It’s that time of year, when prognosticators and pundits dust off the crystal ball to predict the trends for the New Year. In the case of the business of blogging, several interesting trends are in sight for 2010. In no particular order, we start with the banishment of ‘blog.’
Remember when we’d go to the record store to buy music and the book store to find our reading material? The same can be said for ‘blog.’ It started as short-hand for a Web Log, then transmuted into both a noun and a verb umbrella indicating short online writing. However, as more and more people turn online for news and information, those blogs quickly became more than the inane rambling of someone inordinately occupied with lint, to disseminating facts.
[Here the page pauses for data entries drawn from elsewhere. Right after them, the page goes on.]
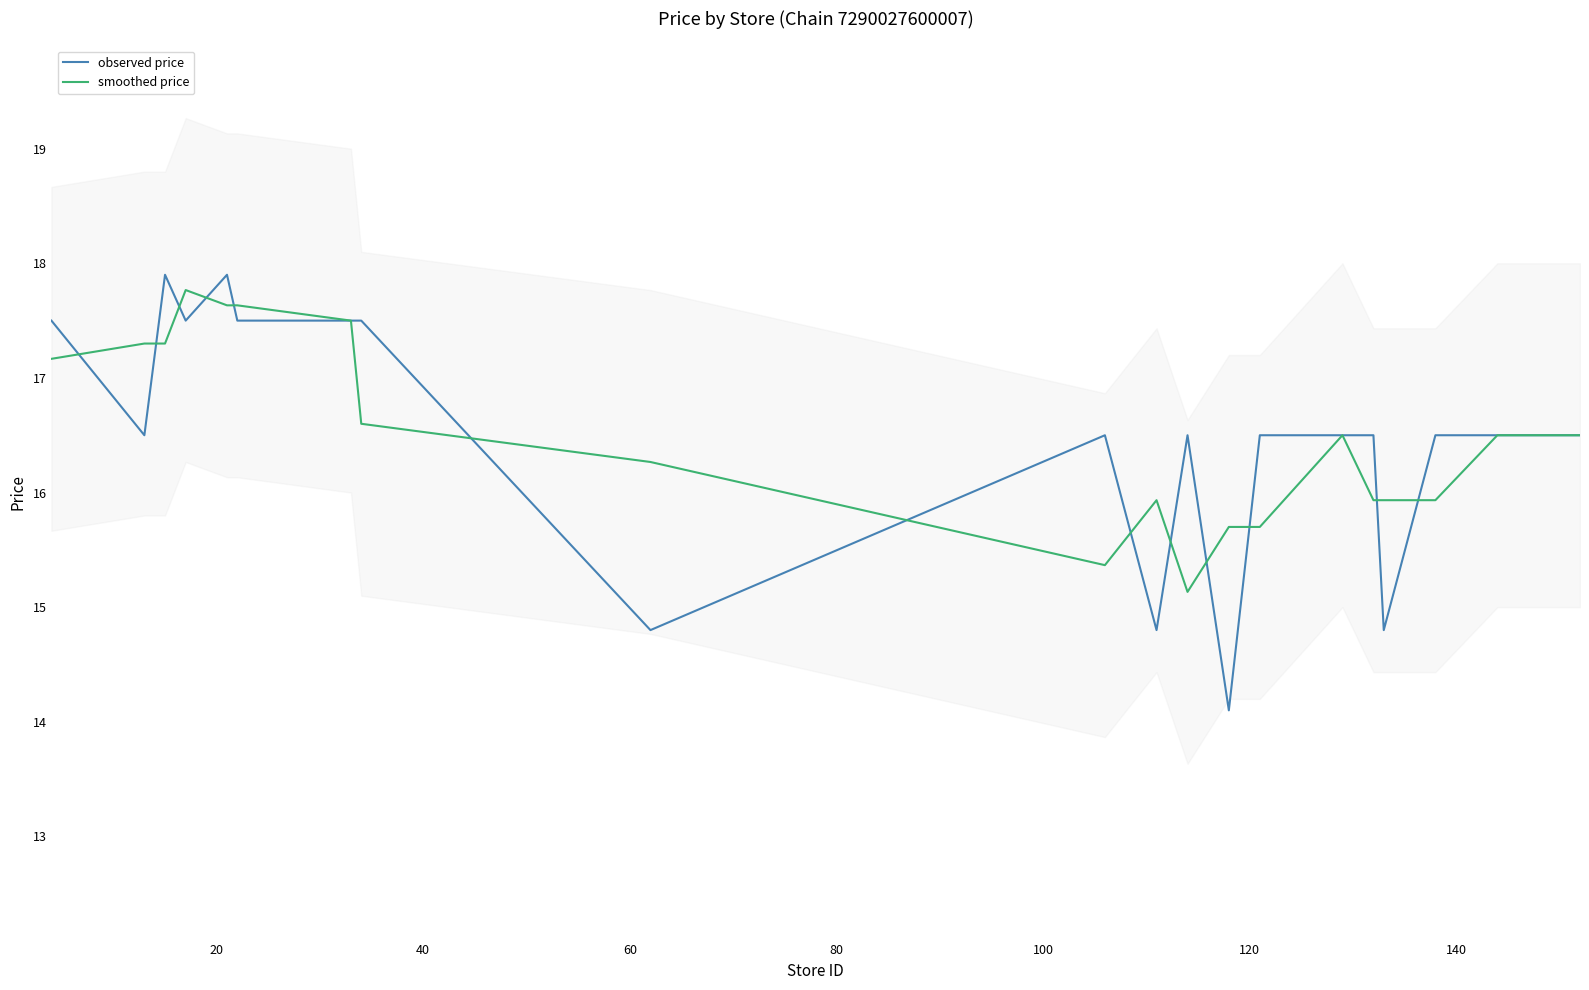

What is the difference between the maximum and minimum values in the smoothed price series?

2.6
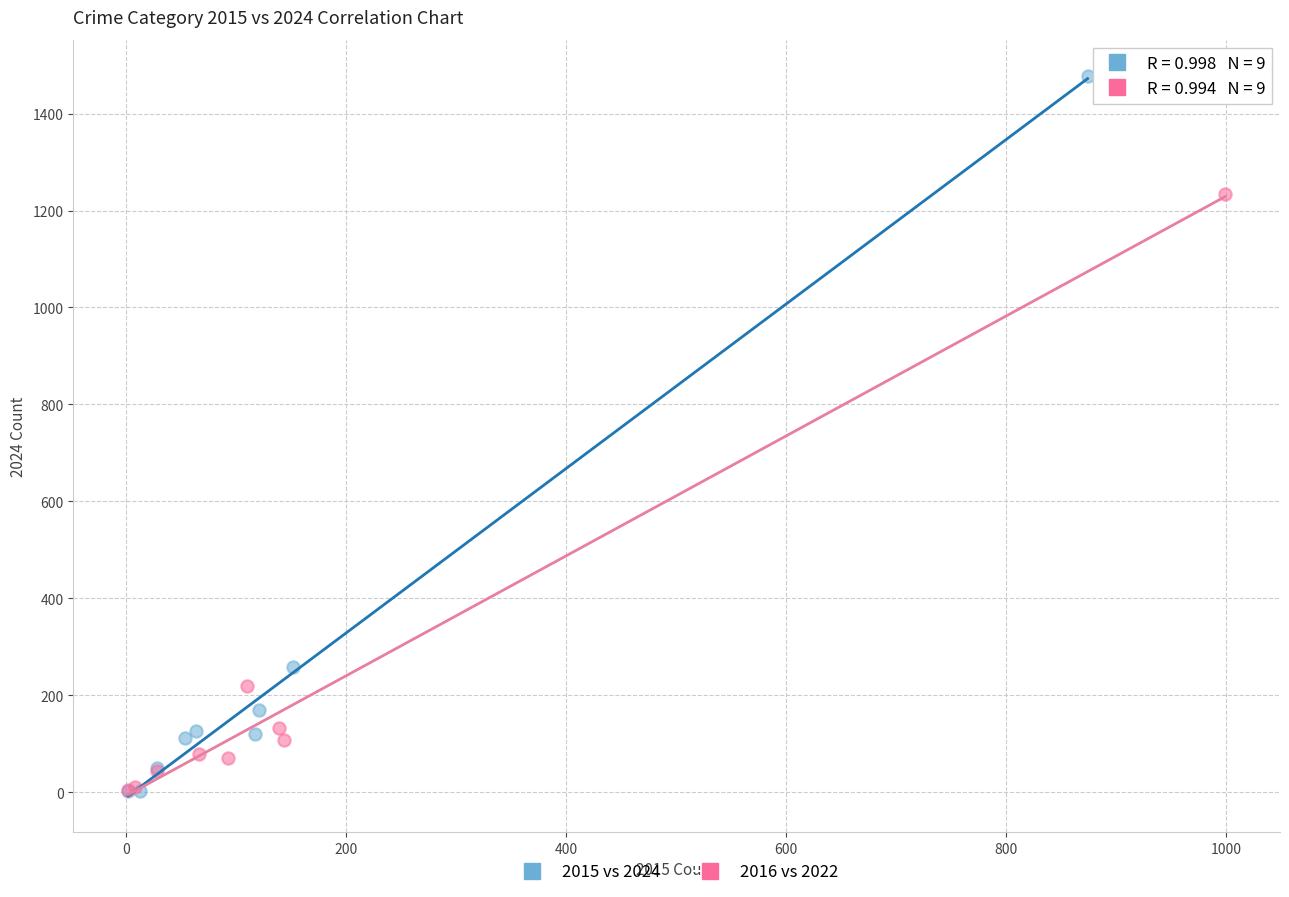

Which series has the widest spread of Y values?

2015 vs 2024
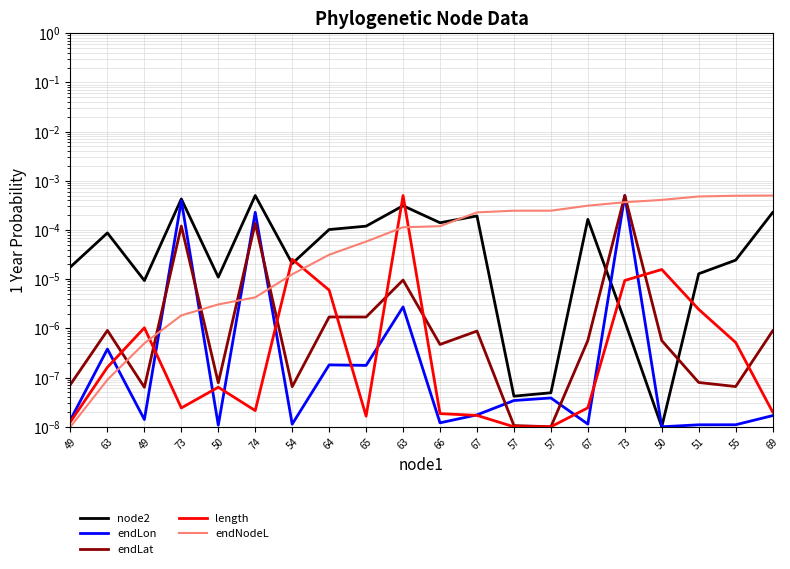

What is the label of the 18th point from the right?

49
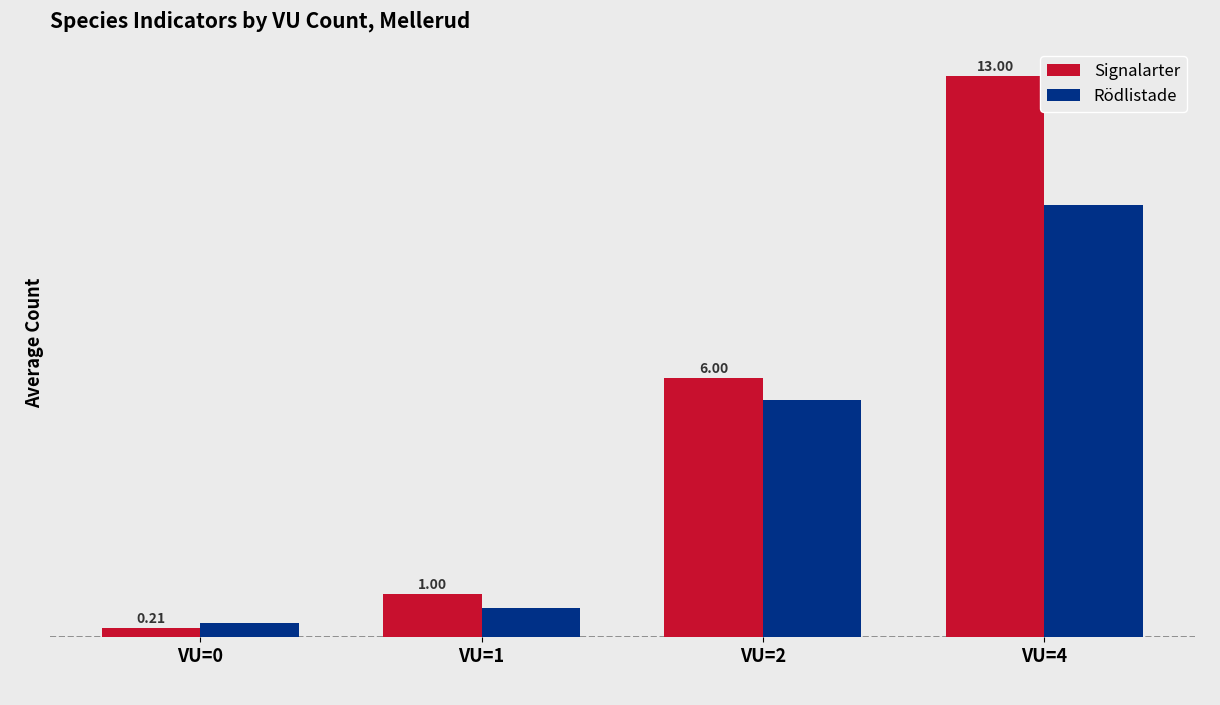

Rank the series by their average value, from highest to lowest.

Signalarter, Rödlistade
Couple that with the decline of newspapers and you need a better term to describe the wide range of online material. For that reason, I suggest the following: site. This connects with a similar prediction from our friends at the Inquisitr: five major blogs will be in the top news sites for 2010.
Our second prediction doesn’t require us to climb out onto a shaky tree limb. Instead, building on the first, we see a consolidation between traditional blogging and larger social-media players. We’ve already seen the quick adoption by Automattic of Twitter’s new API, allowing people to update their blogs from 140-character “tweets.” We also saw Google include those Tweets in its search results. The third leg to the stool will be Facebook, leveraging its more than 3 million users to create a more socialize blogging atmosphere.
Lastly, we’re likely to see more sell-offs and acquisitions in the blogging space as the end result of a bruising 2008 and 2009. Yahoo plans to close My Blog Log this month. Yahoo had the bad luck of buying My Blog Log in 2007, about the same time people were rushing to Facebook, Twitter and other social networks. We also saw Jeremy Wright, give up the b5Media CEO slot to Elaine Kunda. Although Wright gave the usual ‘family’ reasons, the Canadian blogging network head saying he was burned out and unhappy. In 2009, b5Media announced a controversial pay change for bloggers. Just prior to Wright’s departure, b5Media’s sales VP reportedly left the company.
The introduction of Kunda also carried its own implications. The Toronto residence was responsible for cost-cutting and preparing companies for a merger. In 2006, b5Media received a reported $2 million in 2008, following its first round of funding around 2006. Investors often wait three to four years, then push for a cash-out or merger.